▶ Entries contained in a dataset
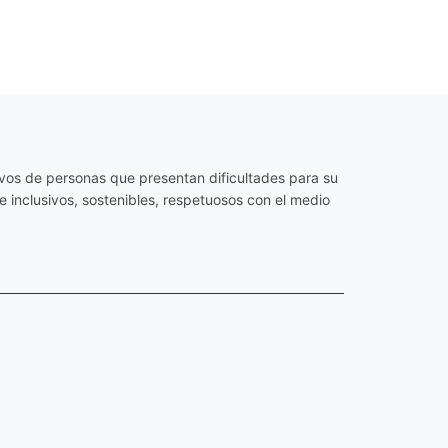
os de personas que presentan dificultades para su
 inclusivos, sostenibles, respetuosos con el medio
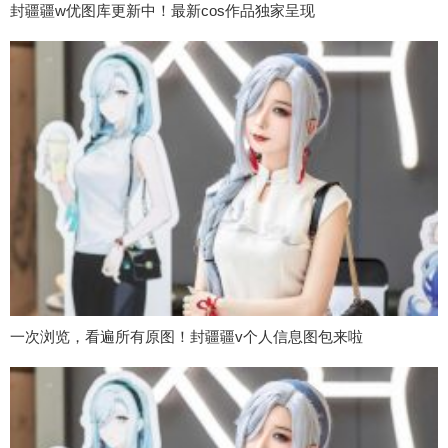
封疆疆w优图库更新中！最新cos作品独家呈现
一次浏览，看遍所有原图！封疆疆v个人信息图包来啦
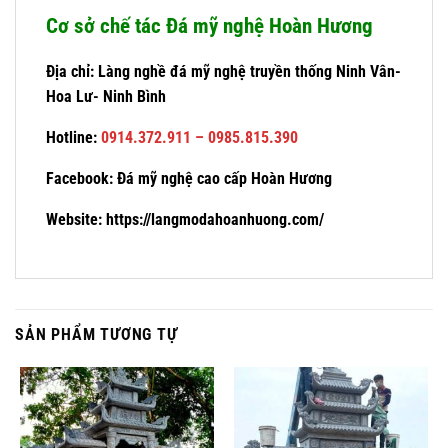
Cơ sở chế tác Đá mỹ nghệ Hoàn Hương
Địa chỉ: Làng nghề đá mỹ nghệ truyền thống Ninh Vân-
Hoa Lư- Ninh Bình
Hotline:
0914.372.911 – 0985.815.390
Facebook:
Đá mỹ nghệ cao cấp Hoàn Hương
Website:
https://langmodahoanhuong.com/
SẢN PHẨM TƯƠNG TỰ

▶ TASK
Turn the text read from every entry above into a Markdown table with the columns "No." and "Line," putting one line in each row and skipping blank lines. Leave the pictures out.

▶ EXPECTED ANSWER
| No. | Line |
|---|---|
| 1 | os de personas que presentan dificultades para su |
| 2 |  inclusivos, sostenibles, respetuosos con el medio |
| 3 | 封疆疆w优图库更新中！最新cos作品独家呈现 |
| 4 | 一次浏览，看遍所有原图！封疆疆v个人信息图包来啦 |
| 5 | Cơ sở chế tác Đá mỹ nghệ Hoàn Hương |
| 6 | Địa chỉ: Làng nghề đá mỹ nghệ truyền thống Ninh Vân- |
| 7 | Hoa Lư- Ninh Bình |
| 8 | Hotline: |
| 9 | 0914.372.911 – 0985.815.390 |
| 10 | Facebook: |
| 11 | Đá mỹ nghệ cao cấp Hoàn Hương |
| 12 | Website: |
| 13 | https://langmodahoanhuong.com/ |
| 14 | SẢN PHẨM TƯƠNG TỰ |